** Opening Excerpt to read block **
I'm happy with that, and as we are unencumbered by the trappings of bourgeoise democracy I propose the new deadline to be Midnight on Mayday (Monday 2nd May); marking both the workers day and giving us the bank holiday weekend to get something down on paper.

Socialism in action comrades.


----------



## Cid (Apr 27, 2011)

DotCommunist said:


> I second this. If I hadn't just told belushi how to do invites I could have had my say on the idea as fucking pravda in the RDWC. I've done fuck all because I've been starting a new job doing twelve hour shifts for the first two weeks. No time.


 
At least you have shown your dedication to working for our future comrade Dotkhanov.


----------



## ebay sex moomin (Apr 30, 2011)

dotcom- I'm not certain of your meaning- you mean you'll send the invite asap? That's fine, as long as it's before monday. I need monday clear to fret about my final draft :d

it's goin' alright this one- it interests me. Started out as just a few paragraphs, then today I woke up, and just scrawled a load of stuff in a notepad, that fits into place within the story, and makes sense of some stuff, whilst also making other previously understandable stuff incomprehensible. I like that. I'm sort of waffling, but I do feel enthusiasm for this strange thing.

The working title, which will probably remain the title, is 'Stuffed Mice and Men'


----------



## DotCommunist (Apr 30, 2011)

yes. It is done.


----------



## ebay sex moomin (May 1, 2011)

cheers dotcommie!


----------



## Belushi (May 2, 2011)

Deadline is Midnight today! I'll put a poll up then with voting for a week.

Good luck Comrades!


----------



## DotCommunist (May 2, 2011)
** Closing Excerpt to read block **
** Opening Data block block **
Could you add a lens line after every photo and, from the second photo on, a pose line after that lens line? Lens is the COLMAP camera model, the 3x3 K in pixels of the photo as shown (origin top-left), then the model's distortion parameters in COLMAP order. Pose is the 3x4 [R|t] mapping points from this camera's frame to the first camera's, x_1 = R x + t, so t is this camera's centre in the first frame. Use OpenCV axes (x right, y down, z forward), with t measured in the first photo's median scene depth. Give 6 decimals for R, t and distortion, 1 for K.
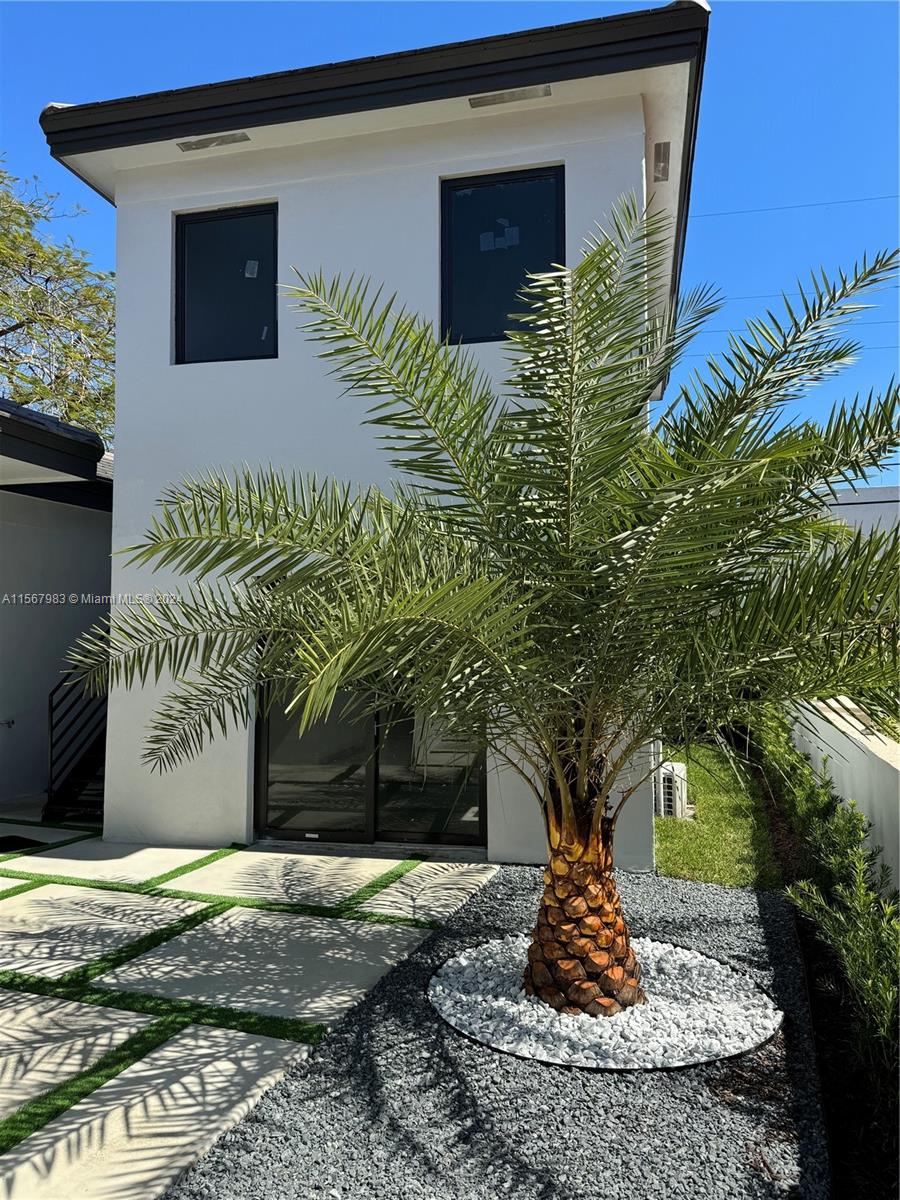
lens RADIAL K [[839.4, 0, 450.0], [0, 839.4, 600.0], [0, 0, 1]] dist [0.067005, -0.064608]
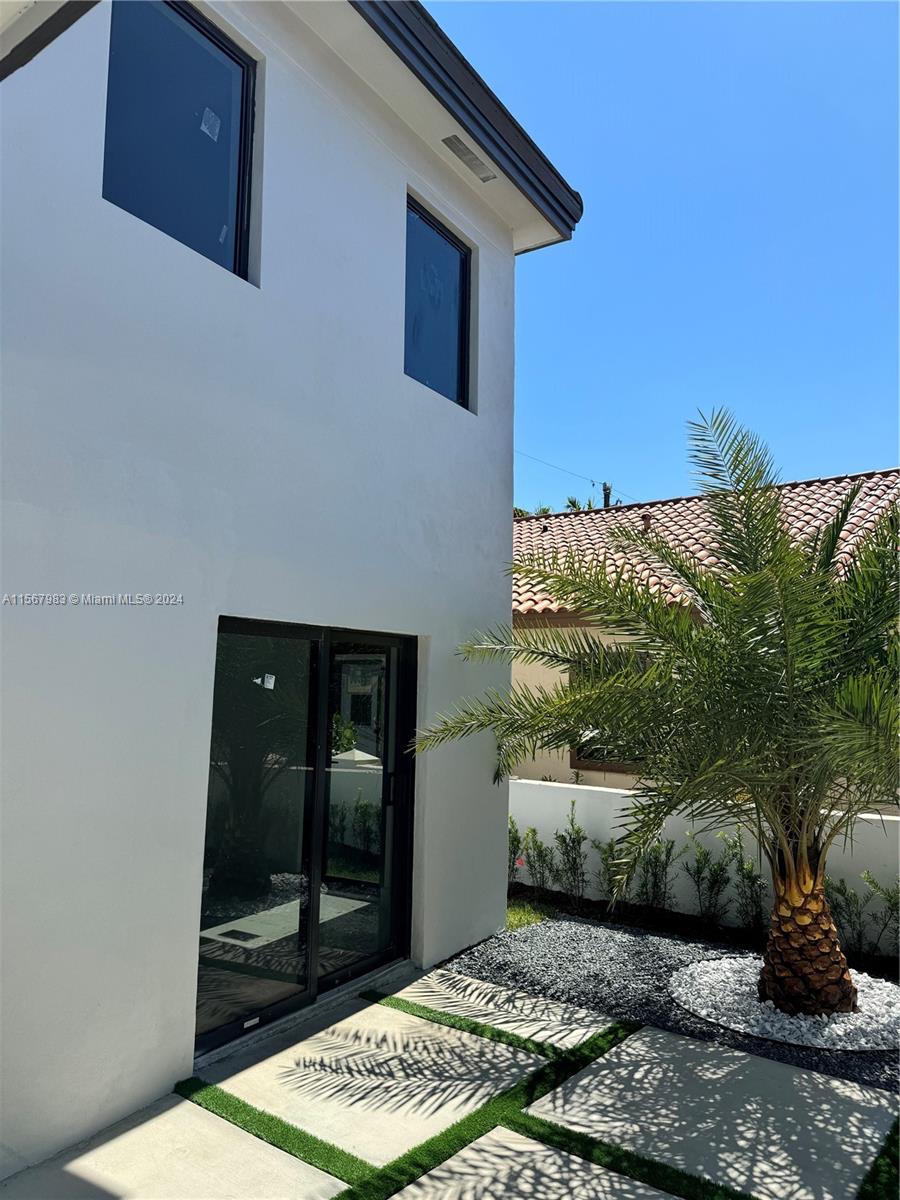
** Closing Data block block **
[Instructions]
1. In the forum thread, what working title does ebay sex moomin give the story?
2. Pick up the forum thread about the writing deadline where it stops and keep it going.

[Numbered responses]
1. 'Stuffed Mice and Men'

2.
a pome from me. I'll stick it up later, I'm still fiddling with a stanza. Cmrd. beria belushi can adjudge wether a poem (and it will be a short one) is eligible for poll inclusion. I'd forgotten how nice it feels when you write poetry for the sake of it and it turns out to be not shit. In my own humble etc.


----------



## Captain Hurrah (May 2, 2011)

Cid said:


> At least you have shown your dedication to working for our future comrade Dotkhanov.


----------



## Belushi (May 2, 2011)

Just got in after a lovely afternoon at the reopening of the brixton windmill so its not going to be anywhere near complete but I will have it up before midnight.


----------



## Cid (May 2, 2011)

Had to go up to Sheffield this weekend to see mate who's done his leg in, so prob won't get mine done.


----------



## Belushi (May 2, 2011)

Right mine's up on the blog.  Another half hour until the deadline and then I'll put up a poll.


----------



## Clair De Lune (May 22, 2011)

I might submit something this month. Written something, just needs a bit of polishing. When would it need to be ready by?


----------



## DotCommunist (May 22, 2011)

I was looking at this post of yours and thinking 'why has nobody responded to elucidate matters? Who is running this shambles! disgrace etc' then I realised that it is supposed to be me and cmrd Belushi 

there was nowt posited save belushi's vague hint of a 'summer contest'. I'm going to icepick him in the ear here and say:

Behold! we run June competition. So any time before the 25th of next month is fine mate- entries after that date are welcome but will not be included in any peoples polls of great justice. By ancient tradition Belushi as winner of last times contest should pick a theme but as he has not yet done so I call freeform.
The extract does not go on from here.